PAGE EXCERPT |
EDIT: tested, it seems ok. One needs to work a bit more if there are type parameters. I can post this here if useful.

t_info(ex::Symbol) = (ex, tuple())
t_info(ex::Expr) = ex.head == :(<:) ? t_info(ex.args[1]) : (ex, ex.args[2:end])

macro ev(fsig)
   @assert fsig.head == :type
   tname, tparams = t_info(fsig.args[2])
   sym = esc(:x)
   return quote
       $(esc(fsig))      # creates the new type
       ($sym::$tname)(args...) = mycall($sym, args...)
   end
end

abstract A 
abstract B

@ev type AA <: A 
end 

@ev type BB <: B
end 

mycall(a::A) = "I am an A"
mycall(b::B) = "I am a B"

and then

julia> a = AA()
AA()

julia> a()
"I am an A"

julia> b = BB()
BB()

julia> b()
"I am a B"

P.S.: I use this construction a lot. Painful because I really don't like macros (took me ages + asking for help a lot), but it works for now.

Thank you very much for the assistance, @cortner. I didn't think of using a generic function inside the macro -- I think that's quite clever.

If you could also post the version with type parameters it would be much appreciated.

Thanks!

Personally I think it's a mistake to wait until 1.x to fix this bug: while it's not necessarily a crucial bug to fix, it's a confusing restriction that when hit, makes Julia feel "weird"

+1
Need this feature to work for beauty and ease of coding (in my case).

I haven't been able to find much discussion on this issue either here or on the forums since 1.0 came out. Are there any "new" workarounds for this with 1.0? (while awaiting a fix in 1.x it seems)

Bump. Just run into this.

Just got this error in Julia 1.1. Calling abstract types seems like a nice feature to have. Since there have been no comments here for a few months, what is the status of this issue? Will there be a fix eventually or will this remain an error in future versions?

This is technically difficult and not a high priority, so I wouldn't hold your breath. Might happen eventually when there are no more important things on Jeff's plate or someone else takes it on.

Could you share any plan (or hints) for how to implement this feature so that people who wish to have this feature may take some attempts?

(I was surprised to find this error for the first time and thought it should be relatively easy to support this feature. After struggling for a while, I had to admit that there was no easy approach.)

@JeffBezanson may be able to provide some guidance.

This is certainly possible to implement. However, it is necessarily deeply tied to internals of how dispatch works, which is quite complex for performance reasons. So it may not be practical to attempt unless you really want to roll up your sleeves.

Currently (in what can perhaps be seen as a "premature optimization") the dispatch table is split based on the concrete type of the called object. Each TypeName has a mt::MethodTable field with the methods for just that type family (e.g. (f::F{T})() for any T). So a method lookup always starts with typeof(f).name.mt. Instead, we would need a single global MethodTable, and simply add all methods to it and do all lookups in it. I think that can be implemented fairly easily.

SUPPLIED ENTRIES |
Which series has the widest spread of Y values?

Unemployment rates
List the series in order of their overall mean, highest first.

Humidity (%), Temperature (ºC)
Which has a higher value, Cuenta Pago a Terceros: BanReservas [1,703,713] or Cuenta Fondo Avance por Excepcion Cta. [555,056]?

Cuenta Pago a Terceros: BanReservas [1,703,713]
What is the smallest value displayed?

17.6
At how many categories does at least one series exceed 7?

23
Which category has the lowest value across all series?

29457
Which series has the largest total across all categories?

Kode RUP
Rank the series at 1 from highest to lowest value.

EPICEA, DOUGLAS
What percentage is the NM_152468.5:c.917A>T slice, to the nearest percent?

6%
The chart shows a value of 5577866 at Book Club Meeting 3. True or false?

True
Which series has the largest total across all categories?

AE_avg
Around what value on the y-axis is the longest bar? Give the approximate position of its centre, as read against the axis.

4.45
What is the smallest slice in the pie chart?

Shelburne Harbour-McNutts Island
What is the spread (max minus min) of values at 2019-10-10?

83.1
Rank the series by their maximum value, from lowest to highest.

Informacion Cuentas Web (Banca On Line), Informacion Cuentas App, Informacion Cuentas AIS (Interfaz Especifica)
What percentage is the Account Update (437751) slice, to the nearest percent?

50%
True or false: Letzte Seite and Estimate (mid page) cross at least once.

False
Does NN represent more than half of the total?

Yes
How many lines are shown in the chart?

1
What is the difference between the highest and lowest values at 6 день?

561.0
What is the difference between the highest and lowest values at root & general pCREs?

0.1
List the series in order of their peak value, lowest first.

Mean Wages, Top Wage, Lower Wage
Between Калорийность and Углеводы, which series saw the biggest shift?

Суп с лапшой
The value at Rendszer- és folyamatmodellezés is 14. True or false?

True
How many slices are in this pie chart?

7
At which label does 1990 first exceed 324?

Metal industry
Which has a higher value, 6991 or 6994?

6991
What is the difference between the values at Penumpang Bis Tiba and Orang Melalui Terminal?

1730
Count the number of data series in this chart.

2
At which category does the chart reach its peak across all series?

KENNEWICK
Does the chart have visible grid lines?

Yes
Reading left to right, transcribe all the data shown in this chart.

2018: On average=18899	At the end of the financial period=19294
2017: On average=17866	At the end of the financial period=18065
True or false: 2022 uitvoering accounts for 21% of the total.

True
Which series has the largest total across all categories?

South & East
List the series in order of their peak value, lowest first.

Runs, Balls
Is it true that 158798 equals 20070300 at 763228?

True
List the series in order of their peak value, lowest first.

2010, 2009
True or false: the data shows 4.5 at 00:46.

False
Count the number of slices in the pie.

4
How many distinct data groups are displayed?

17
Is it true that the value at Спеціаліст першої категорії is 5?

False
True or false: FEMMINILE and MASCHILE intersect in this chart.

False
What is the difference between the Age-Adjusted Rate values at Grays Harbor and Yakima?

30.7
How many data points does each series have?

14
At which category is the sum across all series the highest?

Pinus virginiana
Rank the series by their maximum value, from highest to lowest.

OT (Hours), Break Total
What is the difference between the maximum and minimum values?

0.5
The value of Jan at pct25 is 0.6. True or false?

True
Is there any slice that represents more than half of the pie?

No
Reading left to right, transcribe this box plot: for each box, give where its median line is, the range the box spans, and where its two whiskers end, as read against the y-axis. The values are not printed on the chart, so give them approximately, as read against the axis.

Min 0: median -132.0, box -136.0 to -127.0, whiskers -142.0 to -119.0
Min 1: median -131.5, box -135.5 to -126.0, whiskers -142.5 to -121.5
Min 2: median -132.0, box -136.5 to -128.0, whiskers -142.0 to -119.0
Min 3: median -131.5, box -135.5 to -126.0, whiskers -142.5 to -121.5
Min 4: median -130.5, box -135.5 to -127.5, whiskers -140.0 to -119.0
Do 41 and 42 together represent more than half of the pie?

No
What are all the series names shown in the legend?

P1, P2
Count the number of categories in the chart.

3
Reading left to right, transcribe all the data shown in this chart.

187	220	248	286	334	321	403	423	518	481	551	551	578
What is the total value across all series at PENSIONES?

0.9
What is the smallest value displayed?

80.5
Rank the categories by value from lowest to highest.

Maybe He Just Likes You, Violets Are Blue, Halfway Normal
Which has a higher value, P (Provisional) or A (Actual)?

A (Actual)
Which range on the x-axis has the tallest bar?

PROBLEM A | Copy the Julia discussion word for word, between "(I was surprised" and "up your sleeves.", inclusive.
PROBLEM B | Give a two-sentence summary of the Julia discussion.

OUTPUT A |
(I was surprised to find this error for the first time and thought it should be relatively easy to support this feature. After struggling for a while, I had to admit that there was no easy approach.)

@JeffBezanson may be able to provide some guidance.

This is certainly possible to implement. However, it is necessarily deeply tied to internals of how dispatch works, which is quite complex for performance reasons. So it may not be practical to attempt unless you really want to roll up your sleeves.

OUTPUT B | A macro workaround is shared that makes instances of types declared under abstract types callable by forwarding each call to a generic function, and the sample output shows each type giving its own response. Later participants ask for a proper fix for calling abstract types, and the replies say it is technically difficult and not a high priority but possible, requiring one global method table in place of dispatch tables split by the concrete type of the called object.